The fan 1 of the present preferred embodiment can preferably be used, for example, for air circulation purposes and for stirring purposes in devices other than a freezer or a refrigerator.

While the invention has been shown and described with respect to the preferred embodiments, the present invention is not limited thereto. It will be understood by those skilled in the art that various changes and modifications may be made without departing from the scope of the invention as defined in the following claims.

Claims

1. A fan, comprising:

a motor; and

an impeller including a plurality of blades, the impeller being rotated by the motor about a center axis to generate airflow; wherein the motor includes a stationary unit and a rotor unit arranged to rotate with respect to the stationary unit;

the impeller includes a substantially cylindrical impeller holder portion fixed to the rotor unit;

the blades extend radially outward from an outer surface of the impeller holder portion;

each of the blades includes a trailing edge portion positioned rearmost in a rotation direction and a leading edge portion positioned foremost in the rotation direction; and

on a cross section of each of the blades intersecting an imaginary cylindrical surface of an arbitrary diameter about the center axis, L1/L2 decreases from a radial inner side toward a radial outer side, where L1 denotes a longest distance on the imaginary cylindrical surface between a curved line interconnecting the trailing edge portion and the leading edge portion at a shortest distance on the imaginary cylindrical surface and a camber line equally spaced apart from a lower surface of each of the blades facing downward in the direction of the center axis and from an upper surface of each of the blades facing upward in the direction of the center axis, and L2 denotes a length of the curved line.

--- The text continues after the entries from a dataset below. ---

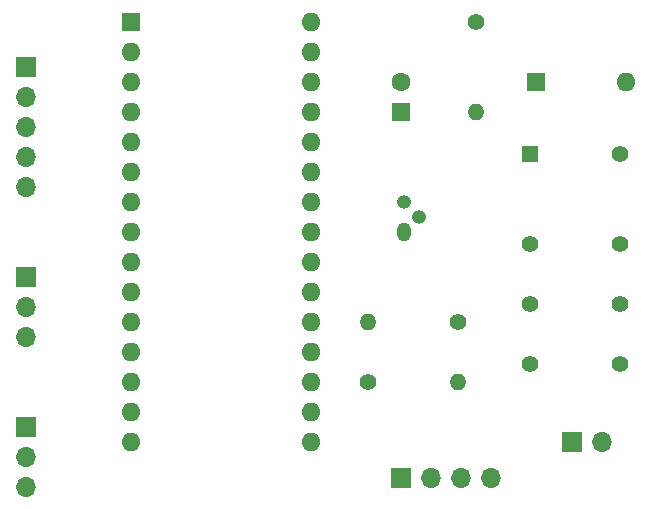
<source format=gbr>
G04 #@! TF.GenerationSoftware,KiCad,Pcbnew,5.1.8-db9833491~88~ubuntu18.04.1*
G04 #@! TF.CreationDate,2020-12-13T17:35:25+01:00*
G04 #@! TF.ProjectId,UselessBox,5573656c-6573-4734-926f-782e6b696361,rev?*
G04 #@! TF.SameCoordinates,Original*
G04 #@! TF.FileFunction,Copper,L1,Top*
G04 #@! TF.FilePolarity,Positive*
%FSLAX46Y46*%
G04 Gerber Fmt 4.6, Leading zero omitted, Abs format (unit mm)*
G04 Created by KiCad (PCBNEW 5.1.8-db9833491~88~ubuntu18.04.1) date 2020-12-13 17:35:25*
%MOMM*%
%LPD*%
G01*
G04 APERTURE LIST*
G04 #@! TA.AperFunction,ComponentPad*
%ADD10C,1.600000*%
G04 #@! TD*
G04 #@! TA.AperFunction,ComponentPad*
%ADD11R,1.600000X1.600000*%
G04 #@! TD*
G04 #@! TA.AperFunction,ComponentPad*
%ADD12O,1.200000X1.600000*%
G04 #@! TD*
G04 #@! TA.AperFunction,ComponentPad*
%ADD13O,1.200000X1.200000*%
G04 #@! TD*
G04 #@! TA.AperFunction,ComponentPad*
%ADD14R,1.400000X1.400000*%
G04 #@! TD*
G04 #@! TA.AperFunction,ComponentPad*
%ADD15C,1.400000*%
G04 #@! TD*
G04 #@! TA.AperFunction,ComponentPad*
%ADD16O,1.600000X1.600000*%
G04 #@! TD*
G04 #@! TA.AperFunction,ComponentPad*
%ADD17R,1.700000X1.700000*%
G04 #@! TD*
G04 #@! TA.AperFunction,ComponentPad*
%ADD18O,1.700000X1.700000*%
G04 #@! TD*
G04 #@! TA.AperFunction,ComponentPad*
%ADD19O,1.400000X1.400000*%
G04 #@! TD*
G04 APERTURE END LIST*
D10*
X118110000Y-86400000D03*
D11*
X118110000Y-88900000D03*
D12*
X118364000Y-99060000D03*
D13*
X119634000Y-97790000D03*
X118364000Y-96520000D03*
D14*
X129032000Y-92456000D03*
D15*
X136652000Y-92456000D03*
X129032000Y-105146000D03*
X129032000Y-110236000D03*
X129032000Y-100076000D03*
X136662000Y-105166000D03*
X136662000Y-110246000D03*
X136652000Y-100076000D03*
D11*
X95250000Y-81280000D03*
D16*
X110490000Y-114300000D03*
X95250000Y-83820000D03*
X110490000Y-111760000D03*
X95250000Y-86360000D03*
X110490000Y-109220000D03*
X95250000Y-88900000D03*
X110490000Y-106680000D03*
X95250000Y-91440000D03*
X110490000Y-104140000D03*
X95250000Y-93980000D03*
X110490000Y-101600000D03*
X95250000Y-96520000D03*
X110490000Y-99060000D03*
X95250000Y-99060000D03*
X110490000Y-96520000D03*
X95250000Y-101600000D03*
X110490000Y-93980000D03*
X95250000Y-104140000D03*
X110490000Y-91440000D03*
X95250000Y-106680000D03*
X110490000Y-88900000D03*
X95250000Y-109220000D03*
X110490000Y-86360000D03*
X95250000Y-111760000D03*
X110490000Y-83820000D03*
X95250000Y-114300000D03*
X110490000Y-81280000D03*
X95250000Y-116840000D03*
X110490000Y-116840000D03*
D11*
X129540000Y-86360000D03*
D16*
X137160000Y-86360000D03*
D17*
X132588000Y-116840000D03*
D18*
X135128000Y-116840000D03*
D17*
X86360000Y-102870000D03*
D18*
X86360000Y-105410000D03*
X86360000Y-107950000D03*
X86360000Y-120650000D03*
X86360000Y-118110000D03*
D17*
X86360000Y-115570000D03*
X86360000Y-85090000D03*
D18*
X86360000Y-87630000D03*
X86360000Y-90170000D03*
X86360000Y-92710000D03*
X86360000Y-95250000D03*
D15*
X124460000Y-81280000D03*
D19*
X124460000Y-88900000D03*
X122936000Y-111760000D03*
D15*
X115316000Y-111760000D03*
X122936000Y-106680000D03*
D19*
X115316000Y-106680000D03*
D17*
X118110000Y-119888000D03*
D18*
X120650000Y-119888000D03*
X123190000Y-119888000D03*
X125730000Y-119888000D03*
M02*

</source>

2. The fan of claim 1, wherein a camber position of L1 is shifted toward the leading edge portion as each of the blades extends from the radial inner side to the radial outer side.

3. The fan of claim 1, wherein the leading edge portion defines an angle of about 17° to about 19° with respect to a plane perpendicular to the center axis at a radial outer end of each of the blades.

4. The fan of claim 1, wherein the trailing edge portion is inclined upward in the direction of the center axis as the trailing edge portion extends from the radial inner side toward the radial outer side.

5. The fan of claim 1, wherein the leading edge portion is inclined upward in the direction of the center axis as the leading edge portion extends from the radial inner side toward the radial outer side, the leading edge portion including a radial inner end positioned lower than an upper end of the impeller holder portion and a radial outer end positioned higher than the upper end of the impeller holder portion.

6. The fan of claim 1, wherein, when seen in a plan view, the trailing edge portion and the leading edge portion are inclined forward in the rotation direction as the trailing edge portion and the leading edge portion extend from the radial inner side toward the radial outer side.

7. The fan of claim 1, further comprising:

a housing arranged to surround the impeller at the radial outer side, the leading edge portion protruding axially upward beyond an upper end of the housing at the radial outer side.